If you want to stay informed about school reform and wrestle with some stimulating insights along the way, Education Next is an invaluable publication. To celebrate its 10th anniversary (wow, that seems old!), the Education Next editors paired off into two different teams to take stock of a decade of reform and debate what the movement has achieved and has yet to accomplish.

In one corner stand the venerable Checker Finn, Paul Peterson and Marci Kanstoroom, who argue that education reformers (or education transformers, as I prefer) still have some distance to go to claim victory in the battle of ideas:

It’s way, way too early to declare victory. Atop the cliffs and bastions that reformers are attacking, the opposition has plenty of weapons with which to hold its territory.

They say the battle is fought on too many fronts, the general public has not bought in to reform, and the gap between good policy ideas and effective implementation remains large.

On the other side stand Rick Hess, Mike Petrilli and Marty West declare the battle of ideas essentially won but heavily caution reformers of trying to get too ambitious, of overpromising what specific reforms can accomplish, and obsessing with closing achievement gaps at the expense of broadening the coalition of support:

Until we enable suburban legislators to regard a vote for reform as a political winner, and not merely a vote they’re allowed as a display of political guilt, the underpinnings of reform will remain thin….

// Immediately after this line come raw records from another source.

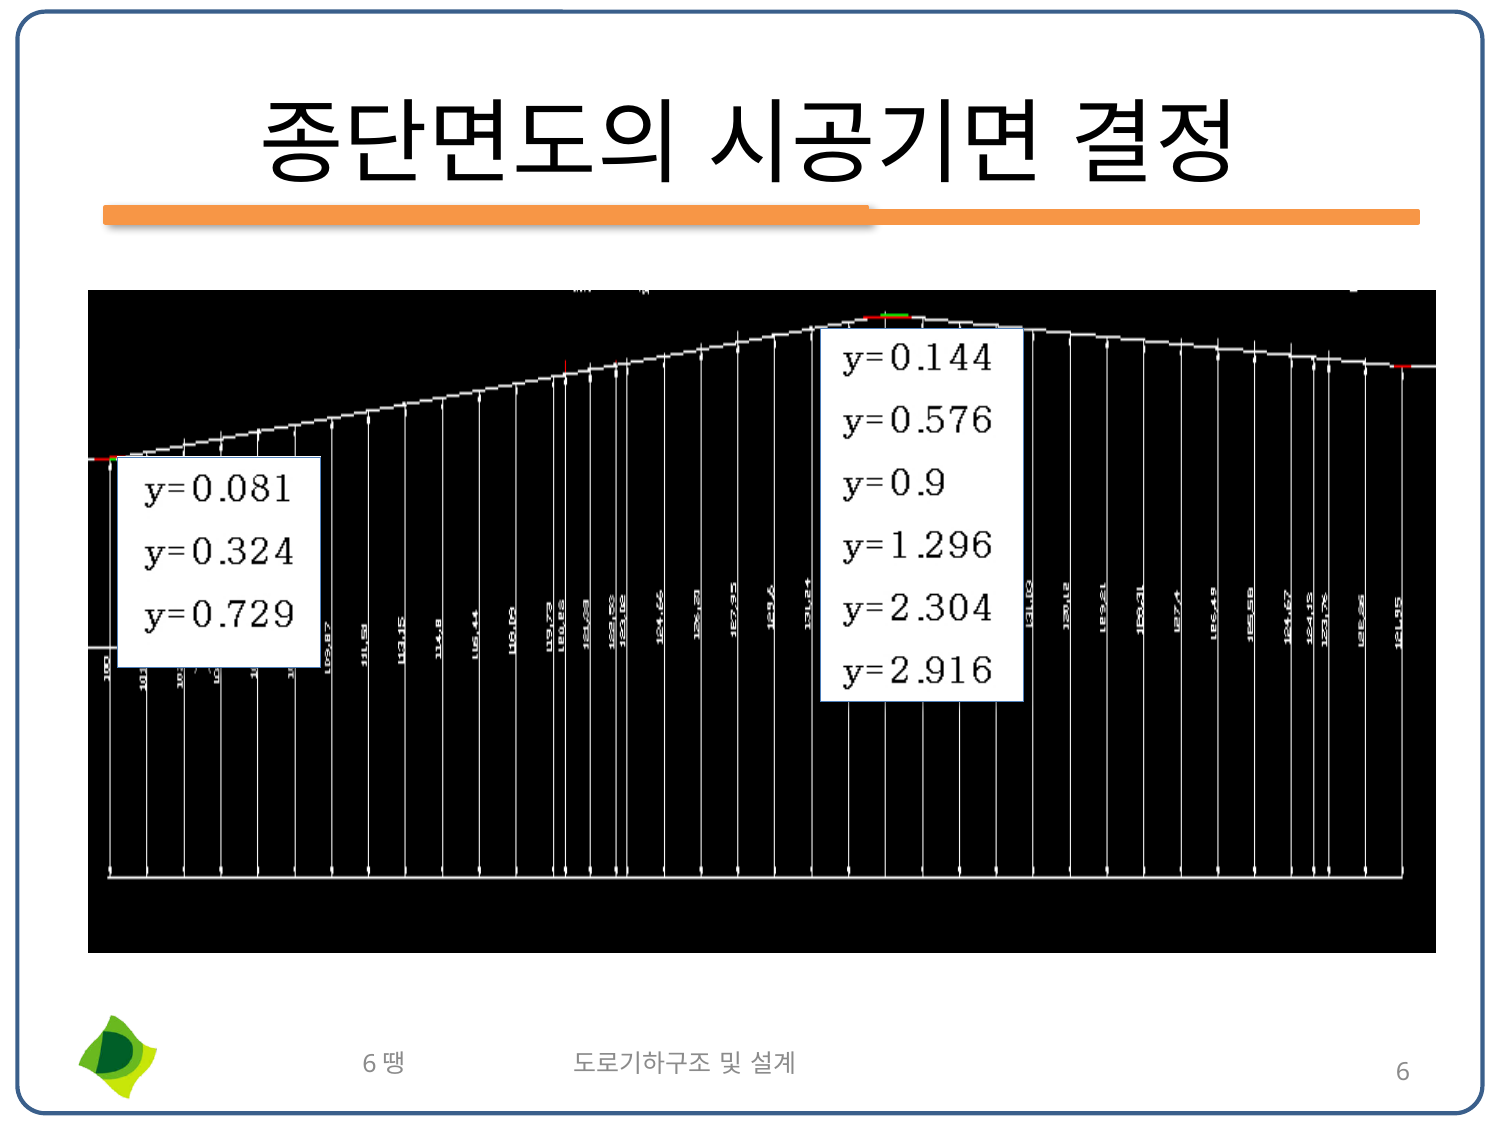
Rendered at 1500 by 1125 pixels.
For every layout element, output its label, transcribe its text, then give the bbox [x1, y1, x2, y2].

picture [88, 290, 1436, 953]
picture [76, 1013, 159, 1100]
text_box [0, 0, 1500, 75]
title 종단면도의 시공기면 결정 [75, 75, 1425, 233]
slide_number 6 [1074, 1042, 1425, 1103]
footer 6땡 도로기하구조 및 설계 [171, 1023, 988, 1103]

Instead of more cheerleading, what’s desperately needed is more humility….

(For those who don’t have time to read the articles, spend six minutes watching Finn and Petrilli summarize their arguments on video.)

Where do I come down? Having eaten waffles for breakfast, allow me the humility to say I find both arguments compelling. The first group’s point about a battle being waged across 50 states and 14,000 school districts is an important one. In a few of these places we’re a lot closer to a breakthrough than in most other places.

I believe that over the next several years, following the important cautions offered by the second group, reformers can and will make major strides toward transforming K-12 education in a few places. The gap will widen between the radically innovative systems and those struggling to break out of the costly, restrictive 20th-century schooling paradigm. A lot of the work persuading hearts and minds remains to be done, but I expect the growth of online and blended learning models, along with the ongoing budget crunch in many states, to make that work significantly easier.

These are exciting times to live in from an education reform perspective. And I hope to keep growing up over the next decade with Education Next and this humble little blog each continuing what they do so well.